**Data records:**
BEGIN

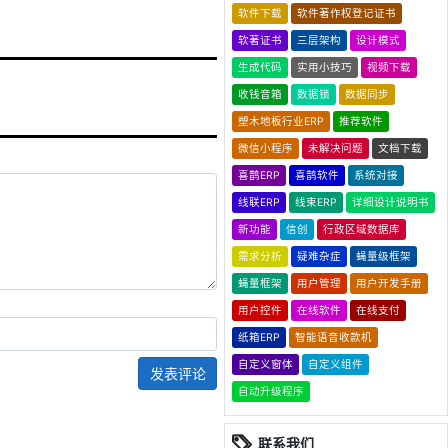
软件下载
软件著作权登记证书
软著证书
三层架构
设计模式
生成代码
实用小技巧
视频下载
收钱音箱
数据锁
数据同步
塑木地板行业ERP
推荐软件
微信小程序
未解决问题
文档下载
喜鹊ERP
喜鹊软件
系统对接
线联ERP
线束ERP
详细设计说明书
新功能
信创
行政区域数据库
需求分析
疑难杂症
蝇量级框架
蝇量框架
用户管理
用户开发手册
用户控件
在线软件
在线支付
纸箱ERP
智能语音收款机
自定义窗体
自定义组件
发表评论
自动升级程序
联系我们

END
BEGIN

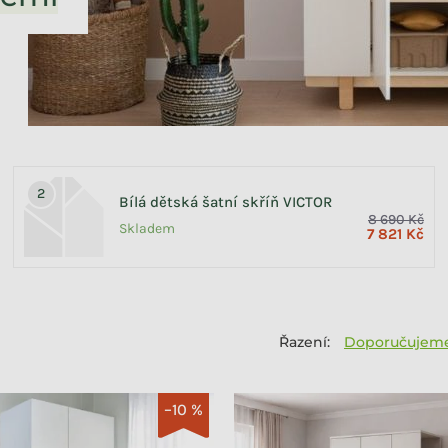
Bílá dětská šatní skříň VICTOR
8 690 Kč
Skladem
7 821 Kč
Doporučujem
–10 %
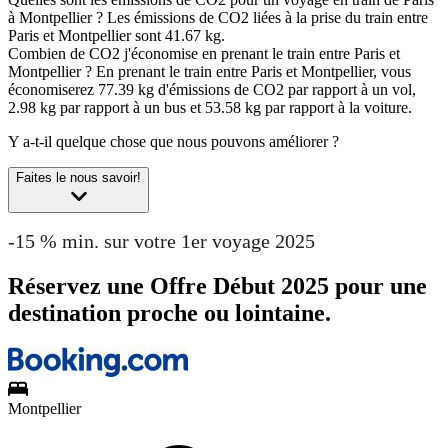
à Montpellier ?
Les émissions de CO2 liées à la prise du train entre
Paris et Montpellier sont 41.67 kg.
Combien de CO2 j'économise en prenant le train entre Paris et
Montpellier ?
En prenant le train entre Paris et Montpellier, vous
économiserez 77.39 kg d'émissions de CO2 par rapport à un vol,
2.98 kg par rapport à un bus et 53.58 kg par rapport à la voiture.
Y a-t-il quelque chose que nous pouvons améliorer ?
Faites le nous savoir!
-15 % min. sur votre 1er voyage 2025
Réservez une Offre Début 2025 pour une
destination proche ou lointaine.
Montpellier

END
BEGIN

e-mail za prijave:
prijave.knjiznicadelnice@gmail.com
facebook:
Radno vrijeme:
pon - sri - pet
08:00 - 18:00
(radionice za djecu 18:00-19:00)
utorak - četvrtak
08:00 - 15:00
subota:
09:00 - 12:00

END

**Task description:**
Which lines of the records contain "Paris"? Show each of them.

**Written solution:**
Paris et Montpellier sont 41.67 kg.
Combien de CO2 j'économise en prenant le train entre Paris et
En prenant le train entre Paris et Montpellier, vous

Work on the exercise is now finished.